We're so grateful to be at a cutting edge hospital that sets the standard of care for kids like Bodie. (Let's hope our insurance company feels the same way!)

This is all to say, the plan isn't finalized yet. We know they're doing a CT of his heart, abdomen, lungs and access points at 2pm today. They would prefer to hold off on the ablation for a bit if they can, simply due to the risk of sedation. In the meantime, they've restarted Amiodarone, a very heavy antiarrhythmic he was on for a couple of years as a toddler. It actually didn't help him back then, but we're hoping that since this EAT is presenting differently, it might help this time around. But it also comes with the potential for very heavy side effects. He didn't have any of the side effects before, so we're praying he won't this time either.

So where are we at? 

WE NEED PRAYER. 
Lots of it.
And we know you all are really good at that - so please help us!
We've been here before, where his function is suddenly low and they don't know why, only that they don't think it'll get better. But it did before, and I know it can again. 

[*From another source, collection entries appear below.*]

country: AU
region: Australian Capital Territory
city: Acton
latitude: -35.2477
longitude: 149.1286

So please pray specifically: 

1. That the Amiodarone gets Bodie out of EAT.

2. That Bodie's function begins to improve, so that we don't need to do a cath or ablation, or at the very least so that we are bought some time to do either of those, time for his body and heart to heal.

3. That Bodie's symptoms improve. He's very up and down, but generally doesn't feel great.

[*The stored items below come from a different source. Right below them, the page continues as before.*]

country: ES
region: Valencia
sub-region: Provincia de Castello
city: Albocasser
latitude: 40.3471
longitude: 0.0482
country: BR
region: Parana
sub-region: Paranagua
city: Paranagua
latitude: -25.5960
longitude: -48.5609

4. That Bodie does not feel any negative side effects from the Amiodarone. He's already feeling flushed (and it's only been going a couple of hours), but we can handle that. What we need is the rest of his organs to be protected from the effects of the Amiodarone.

5. For Bodie's mental health. Bodie hasn't been inpatient in quite awhile, and that's such a double edged sword. When hospital admits aren't the norm, they're very jarring, and you feel the profound difference between them and "normal life." Bodie is incredibly resilient and he'll adapt and get into it. But I definitely see moments that break my heart, where he asks when he gets to go home, and how long he has to stay. Just pray that he continues to be resilient and his typical silly, sarcastic self. 

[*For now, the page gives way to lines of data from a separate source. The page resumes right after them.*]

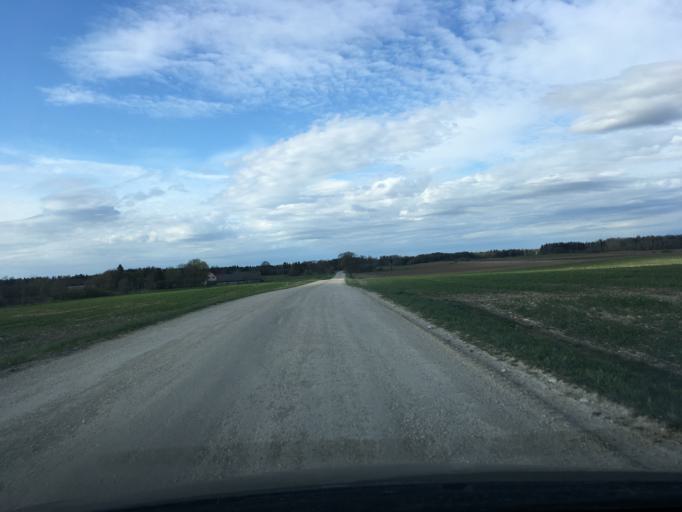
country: EE
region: Raplamaa
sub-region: Maerjamaa vald
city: Marjamaa
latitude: 58.9315
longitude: 24.3071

6. For Amy's mental health. I generally consider myself a flexible person and I'm good at change - just not right when it happens. I have a really hard time being thrown into things, and need the time to process and be scared and sad. And then I put my big girls panties on and suit up to be strong for Bodie and to have all the hard conversations. But it's easier said than done and I'm not quite there yet. So pray for patience for me, that I remember to lean into God and His plans. I know He's been in charge the entire time and I know He has plans here. It's just sometimes hard to remember that in the thick of the scary places.

7. For Dusk and Sierra to feel comforted. It's so hard being far away when something critical is happening to a family member. We've talked about them coming up, but we don't know yet how long this stay will be. So in the meantime, pray for peace and comfort for the two of them. 

We will continue to update as we know more.